I have a love/hate relationship with flowers connected in odd ways to anger, sadness, and loss along with the more normal expressions of love, beauty, devotion.

My father had to go to Germany for several weeks just a month or so after we first moved to Mohegan Lake, leaving my poor mother behind in this big new house in a strange new neighborhood with two little kids to look after.  Most tragical to me, of course, was that he missed my seventh birthday, but he did have a bouquet of flowers delivered to me that 21st of June -- a bunch of white carnations in the form of a cupcake.  I don't know why I remember this, but I do know that I've never liked carnations.

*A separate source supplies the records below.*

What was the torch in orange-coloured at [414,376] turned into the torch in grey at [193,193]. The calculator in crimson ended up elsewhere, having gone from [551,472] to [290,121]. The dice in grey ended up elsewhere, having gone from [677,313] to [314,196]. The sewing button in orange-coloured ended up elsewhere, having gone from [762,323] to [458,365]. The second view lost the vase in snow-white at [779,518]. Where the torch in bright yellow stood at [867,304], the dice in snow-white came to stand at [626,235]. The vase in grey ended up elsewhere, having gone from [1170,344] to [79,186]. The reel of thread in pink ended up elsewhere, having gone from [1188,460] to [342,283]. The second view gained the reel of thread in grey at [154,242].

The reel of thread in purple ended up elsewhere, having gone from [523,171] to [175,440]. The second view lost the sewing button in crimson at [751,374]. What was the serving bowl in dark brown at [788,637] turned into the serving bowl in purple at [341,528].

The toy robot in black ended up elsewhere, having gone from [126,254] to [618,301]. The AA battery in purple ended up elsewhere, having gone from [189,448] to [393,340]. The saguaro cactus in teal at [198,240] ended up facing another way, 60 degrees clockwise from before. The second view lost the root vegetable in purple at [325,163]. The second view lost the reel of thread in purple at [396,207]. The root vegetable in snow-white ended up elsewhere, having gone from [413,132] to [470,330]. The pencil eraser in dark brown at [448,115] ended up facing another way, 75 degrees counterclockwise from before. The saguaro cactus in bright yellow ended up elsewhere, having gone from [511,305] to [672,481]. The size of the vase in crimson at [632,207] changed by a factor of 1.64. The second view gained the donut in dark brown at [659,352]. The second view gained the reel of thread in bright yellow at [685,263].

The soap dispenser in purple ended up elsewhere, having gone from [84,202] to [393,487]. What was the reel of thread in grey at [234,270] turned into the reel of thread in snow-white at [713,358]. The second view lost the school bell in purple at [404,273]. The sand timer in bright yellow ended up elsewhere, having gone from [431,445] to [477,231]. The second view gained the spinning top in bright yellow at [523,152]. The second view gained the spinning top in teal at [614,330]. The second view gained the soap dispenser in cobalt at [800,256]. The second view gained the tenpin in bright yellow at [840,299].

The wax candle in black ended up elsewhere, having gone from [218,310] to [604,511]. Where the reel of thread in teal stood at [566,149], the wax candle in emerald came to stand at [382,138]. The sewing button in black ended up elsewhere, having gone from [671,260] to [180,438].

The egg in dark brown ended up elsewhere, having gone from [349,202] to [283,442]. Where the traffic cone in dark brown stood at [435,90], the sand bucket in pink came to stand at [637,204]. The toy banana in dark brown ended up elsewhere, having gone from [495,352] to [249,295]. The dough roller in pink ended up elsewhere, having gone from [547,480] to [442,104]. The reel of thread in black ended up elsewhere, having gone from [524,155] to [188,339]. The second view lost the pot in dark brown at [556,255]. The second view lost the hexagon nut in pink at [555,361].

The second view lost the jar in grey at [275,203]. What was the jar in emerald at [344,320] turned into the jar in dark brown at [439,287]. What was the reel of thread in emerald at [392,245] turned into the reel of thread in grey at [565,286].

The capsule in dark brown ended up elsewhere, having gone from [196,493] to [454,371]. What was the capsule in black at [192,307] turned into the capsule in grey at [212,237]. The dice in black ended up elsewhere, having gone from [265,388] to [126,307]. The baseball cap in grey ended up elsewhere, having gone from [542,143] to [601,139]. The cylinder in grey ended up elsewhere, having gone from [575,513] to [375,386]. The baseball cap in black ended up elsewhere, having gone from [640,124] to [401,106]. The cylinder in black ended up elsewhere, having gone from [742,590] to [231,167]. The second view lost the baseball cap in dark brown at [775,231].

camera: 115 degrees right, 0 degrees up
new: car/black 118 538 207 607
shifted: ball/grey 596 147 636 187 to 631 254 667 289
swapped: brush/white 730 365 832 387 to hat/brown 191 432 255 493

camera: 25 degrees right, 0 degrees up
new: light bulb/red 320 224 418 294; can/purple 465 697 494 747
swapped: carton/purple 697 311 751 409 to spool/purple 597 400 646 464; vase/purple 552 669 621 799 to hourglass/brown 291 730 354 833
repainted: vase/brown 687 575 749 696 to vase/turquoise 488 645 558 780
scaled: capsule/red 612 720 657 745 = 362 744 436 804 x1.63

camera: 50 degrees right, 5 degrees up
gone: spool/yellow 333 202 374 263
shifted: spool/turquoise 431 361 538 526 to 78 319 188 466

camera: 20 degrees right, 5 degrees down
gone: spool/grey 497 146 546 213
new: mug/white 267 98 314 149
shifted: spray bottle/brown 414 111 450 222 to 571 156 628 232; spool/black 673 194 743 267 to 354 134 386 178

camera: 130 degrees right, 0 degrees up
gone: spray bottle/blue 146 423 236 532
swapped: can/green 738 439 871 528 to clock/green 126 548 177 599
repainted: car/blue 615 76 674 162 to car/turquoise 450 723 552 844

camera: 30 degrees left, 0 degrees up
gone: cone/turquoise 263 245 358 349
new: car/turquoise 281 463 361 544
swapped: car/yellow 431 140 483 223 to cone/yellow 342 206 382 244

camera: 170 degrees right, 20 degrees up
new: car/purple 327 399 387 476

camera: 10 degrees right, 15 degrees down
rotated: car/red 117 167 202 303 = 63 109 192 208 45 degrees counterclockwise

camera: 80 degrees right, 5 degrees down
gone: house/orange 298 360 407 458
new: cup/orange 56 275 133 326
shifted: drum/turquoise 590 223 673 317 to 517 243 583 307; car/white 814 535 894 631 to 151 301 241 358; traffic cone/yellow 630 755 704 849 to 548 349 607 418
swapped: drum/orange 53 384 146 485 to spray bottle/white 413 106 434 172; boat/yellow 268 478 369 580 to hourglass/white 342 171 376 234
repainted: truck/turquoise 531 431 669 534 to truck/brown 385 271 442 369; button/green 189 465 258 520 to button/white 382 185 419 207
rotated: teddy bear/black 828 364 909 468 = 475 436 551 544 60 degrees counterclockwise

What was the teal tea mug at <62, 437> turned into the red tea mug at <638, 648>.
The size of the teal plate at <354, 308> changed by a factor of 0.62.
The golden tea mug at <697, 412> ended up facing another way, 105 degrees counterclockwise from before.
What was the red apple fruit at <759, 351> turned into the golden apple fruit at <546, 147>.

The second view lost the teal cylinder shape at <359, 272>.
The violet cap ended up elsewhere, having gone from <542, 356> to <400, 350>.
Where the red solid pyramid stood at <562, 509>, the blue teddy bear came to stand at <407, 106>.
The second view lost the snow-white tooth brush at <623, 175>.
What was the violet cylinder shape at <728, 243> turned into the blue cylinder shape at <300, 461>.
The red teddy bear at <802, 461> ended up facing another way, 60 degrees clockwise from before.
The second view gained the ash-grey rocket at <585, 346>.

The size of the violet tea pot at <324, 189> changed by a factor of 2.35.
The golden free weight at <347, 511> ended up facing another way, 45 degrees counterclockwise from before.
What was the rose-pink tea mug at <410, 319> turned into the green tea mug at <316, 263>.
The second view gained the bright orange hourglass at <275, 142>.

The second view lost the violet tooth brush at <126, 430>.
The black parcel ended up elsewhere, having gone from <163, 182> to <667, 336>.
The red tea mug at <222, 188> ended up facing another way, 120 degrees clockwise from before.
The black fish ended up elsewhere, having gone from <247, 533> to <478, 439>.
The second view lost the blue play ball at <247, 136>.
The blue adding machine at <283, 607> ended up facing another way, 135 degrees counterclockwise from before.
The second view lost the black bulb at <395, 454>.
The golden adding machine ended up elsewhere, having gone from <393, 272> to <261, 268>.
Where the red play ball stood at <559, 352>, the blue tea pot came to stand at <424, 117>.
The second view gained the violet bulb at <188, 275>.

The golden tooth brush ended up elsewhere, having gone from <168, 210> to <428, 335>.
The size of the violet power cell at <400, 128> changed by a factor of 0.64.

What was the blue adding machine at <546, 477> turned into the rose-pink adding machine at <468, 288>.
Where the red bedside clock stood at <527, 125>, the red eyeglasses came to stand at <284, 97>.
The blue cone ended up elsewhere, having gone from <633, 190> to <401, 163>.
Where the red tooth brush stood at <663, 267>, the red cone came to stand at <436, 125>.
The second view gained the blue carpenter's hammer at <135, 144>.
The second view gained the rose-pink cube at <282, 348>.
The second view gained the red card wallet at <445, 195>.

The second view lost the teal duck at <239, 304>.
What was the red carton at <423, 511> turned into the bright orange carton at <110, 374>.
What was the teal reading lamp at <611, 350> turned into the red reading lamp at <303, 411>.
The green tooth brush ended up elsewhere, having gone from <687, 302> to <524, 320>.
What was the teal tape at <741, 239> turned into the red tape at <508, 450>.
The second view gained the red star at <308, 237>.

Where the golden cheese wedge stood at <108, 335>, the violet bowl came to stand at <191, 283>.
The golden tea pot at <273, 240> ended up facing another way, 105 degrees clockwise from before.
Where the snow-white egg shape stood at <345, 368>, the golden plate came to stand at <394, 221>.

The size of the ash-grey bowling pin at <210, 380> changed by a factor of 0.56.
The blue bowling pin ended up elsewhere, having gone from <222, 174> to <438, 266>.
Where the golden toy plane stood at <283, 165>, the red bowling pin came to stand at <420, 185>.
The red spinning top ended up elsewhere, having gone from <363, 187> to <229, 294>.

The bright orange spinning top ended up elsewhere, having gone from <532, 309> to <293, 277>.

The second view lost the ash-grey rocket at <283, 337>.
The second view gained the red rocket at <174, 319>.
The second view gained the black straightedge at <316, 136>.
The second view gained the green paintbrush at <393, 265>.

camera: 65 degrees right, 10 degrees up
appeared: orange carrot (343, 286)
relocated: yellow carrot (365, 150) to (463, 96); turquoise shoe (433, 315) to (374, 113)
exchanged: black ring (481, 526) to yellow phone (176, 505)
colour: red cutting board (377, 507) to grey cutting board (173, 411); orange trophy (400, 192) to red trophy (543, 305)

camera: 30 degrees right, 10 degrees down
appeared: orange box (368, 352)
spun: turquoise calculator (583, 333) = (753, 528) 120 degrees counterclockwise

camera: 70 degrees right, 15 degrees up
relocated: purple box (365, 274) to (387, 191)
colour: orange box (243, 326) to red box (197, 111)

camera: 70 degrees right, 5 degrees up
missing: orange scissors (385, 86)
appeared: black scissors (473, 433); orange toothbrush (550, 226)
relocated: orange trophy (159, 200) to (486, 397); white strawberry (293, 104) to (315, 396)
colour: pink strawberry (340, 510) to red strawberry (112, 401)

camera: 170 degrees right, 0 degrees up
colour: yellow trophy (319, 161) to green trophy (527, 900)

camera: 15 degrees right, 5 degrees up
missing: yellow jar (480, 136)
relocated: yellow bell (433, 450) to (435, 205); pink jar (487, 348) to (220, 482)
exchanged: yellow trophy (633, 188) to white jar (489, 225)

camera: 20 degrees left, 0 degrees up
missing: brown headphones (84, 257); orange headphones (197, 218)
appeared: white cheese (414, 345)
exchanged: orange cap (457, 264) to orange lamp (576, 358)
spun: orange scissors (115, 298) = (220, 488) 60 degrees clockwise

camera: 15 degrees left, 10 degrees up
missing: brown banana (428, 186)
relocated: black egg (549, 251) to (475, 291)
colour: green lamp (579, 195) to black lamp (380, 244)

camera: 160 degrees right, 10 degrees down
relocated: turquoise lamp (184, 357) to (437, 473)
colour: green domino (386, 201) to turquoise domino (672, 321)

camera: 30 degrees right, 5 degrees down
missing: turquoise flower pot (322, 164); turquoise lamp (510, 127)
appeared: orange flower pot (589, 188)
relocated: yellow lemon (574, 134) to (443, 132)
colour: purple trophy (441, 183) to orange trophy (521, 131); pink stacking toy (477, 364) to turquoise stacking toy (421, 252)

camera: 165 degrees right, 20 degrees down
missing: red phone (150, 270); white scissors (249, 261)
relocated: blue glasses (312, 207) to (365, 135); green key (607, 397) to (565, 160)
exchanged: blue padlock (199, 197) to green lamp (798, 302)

My father also always brought a bouquet of flowers to my orchestra concerts in junior high and high school, and this always made me feel pleasingly adult-like even though I wasn't even a particularly grown-up teenager.

One of my favorite things to do when I was a kid was to spend entire afternoons poring over my mother's bulb catalogs and picking out a couple different kinds of bulbs for the fall plantings in anticipation of spring. The Angelique tulips, which came up year after year near the fireplace behind the house, were always among my favorites, along with the sweep of bright yellow daffodils that Dad so treasured, scattered across the rise in front of the tennis court in the front yard.

One year my mother let me order some bulbs to plant down at the lake:  mixed daffodils for their longevity and tendency to multiply, grape hyacinths for their early color and general cuteness, Grecian windflowers just because I loved them.  Friend Cindy and I spent an entire afternoon that October sipping milky tea out of thermoses and digging happily away in the dirt. The windflower bulbs were unearthed by hungry rodents later that winter and the hyacinth bulbs rotted in the ground during the spring thaw but the daffodils... Apparently a handful of daffodils still come up every spring, and even though my family left that neighborhood fifteen years ago some of the neighbors still think fondly of us come April.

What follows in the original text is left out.